フレイル (虚弱) とは年を取って、筋力や聴力、視力などの身体機能、認知機能に低下が見られる状態を指します。2014年に日本老年医学会で提唱された比較的、新しい言葉です。健康な状態と要介護状態のちょうど中間に位置しており、フレイルを予防することで疾患や要介護状態を防げることが分かってきました。7月に東京都健康長寿医療センターが開催した第161回老年学・老年医学公開講座「健康長寿の秘訣!フレイル予防を学びましょう!」より、本川佳子研究員の講演を全3回に分けて、ご紹介します。
高齢世代の栄養状態の現状
日本は、他の先進諸国に類を見ないスピードで超高齢社会に突入しています。健康であることを示す「健康寿命」と「平均寿命」との間には、大きな差が生まれており、女性は約12年、男性は約8年の差があると言われています。健康寿命の延伸に取り組むことは、日本にとって喫緊の課題だと言えます。
高齢者のフレイル症状は、健康な状態からプレフレイルを経て、本格的なフレイルへと段階的に進行していきます。疾病、活動的ではない生活習慣、口腔機能の低下などに加えて、低栄養状態がフレイルの加速要因になります。こうした要因に注意しながら、より早い段階でくさびを打つことができれば、フレイルから要介護へと至る下り坂をより緩やかにすること、またはその距離を長くすることが可能となるのです。
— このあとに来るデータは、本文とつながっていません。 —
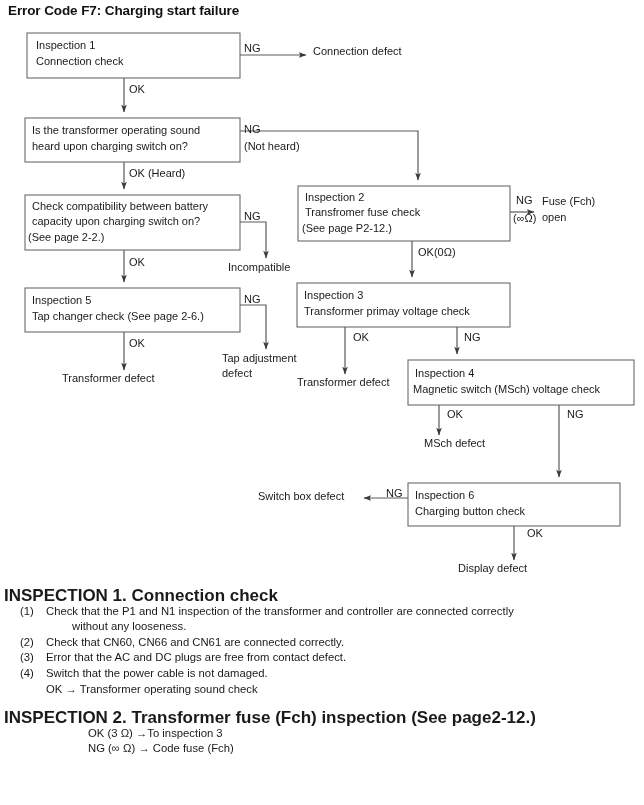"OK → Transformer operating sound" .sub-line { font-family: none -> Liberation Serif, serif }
令和元年度に実施された「国民健康・栄養調査」の結果を見ると、BMI範囲未満 (BMIが痩せ・低栄養傾向ににある人) の割合は、65歳以上が27.3%、75歳以上が34.4%、80歳以上では36.7%となっています。年齢が上がるにつれて、低栄養の傾向が強くなっていることが分かります。高齢者の低栄養状態を対岸の火事ではなく、身近に存在しているものと捉えることが重要です。低栄養状態になると傷が治りにくくなったりするだけでなく、合併症を発症しやすくなったり、死亡率の増加に直結することが、様々な研究で明らかになっています。フレイル予防を見すえ、より早い段階で食事・栄養への取り組みを行うことが必要となってきます。
フレイル予防を基軸にした栄養ケアとは?
食事栄養への取組みでは、1日あたりのエネルギー摂取量を考えることが非常に重要となります。エネルギー摂取量が低いとフレイルを発症するリスクが跳ね上がります。たとえば体重1 kg当たりのエネルギー摂取量が21 kcal未満になると、フレイルリスクは1.24倍になると言われており、高齢女性においては、25 kcal未満になると、死亡リスクが3.3倍に跳ね上がることが分かっています。高齢者は1日のエネルギー摂取量が、ご自身の体重1 kgあたり30 kcalを下回らないことを意識することが必要です。BMIの標準範囲を維持するという観点で言えば、1日の食事で65~74歳の人は男性2400 kcal、女性1850 kcal、75歳以上の方は、男性2100 kcal、女性1650 kcalが推奨されます。
また、エネルギーに次いで、たんぱく質の摂取量もフレイル予防には重要です。高齢者は若者と比べて、同じ量のたんぱく質をとっても、体内で合成される量が少なくなります。これは、蛋白同化抵抗性と呼ばれています。フレイルの方に高たんぱく食を食べさせたら、症状が改善したという研究成果も報告されています。
日本人の食事摂取基準2022年版では、65歳以上の高齢者こそ、特にたんぱく質を取らなければならないことが定められています。例えば、同じ1800 kcalの食品を摂取したとしても、高齢者は若い方よりも10 gくらい多くのたんぱく質を摂らなければ、同様のたんぱく質を体内で作り出すことはできません。ですので、食品で言えば納豆のパック半分、マグロの赤身のお刺身3枚くらいを目安に意識してたんぱく質を摂るようにしましょう。
また、たんぱく質をとるタイミングも重要です。朝昼晩1日3食の中で、毎食均等にたんぱく質を摂っている人は、不均等に摂っている人に比べて、効率よく筋肉が合成されることが分かっています。私達は、ついつい朝はパンだけ、昼は麺だけ、そして夜、魚とか肉とかをたっぷり食べるという偏った食生活をしてしまいがちです。特に高齢者は、肉類を食べることが少なくなり、たんぱく質が不足しがちになります。ぜひご自身の食生活を振り返ってみて、毎食しっかりとたんぱく質を摂ることを意識してみてください。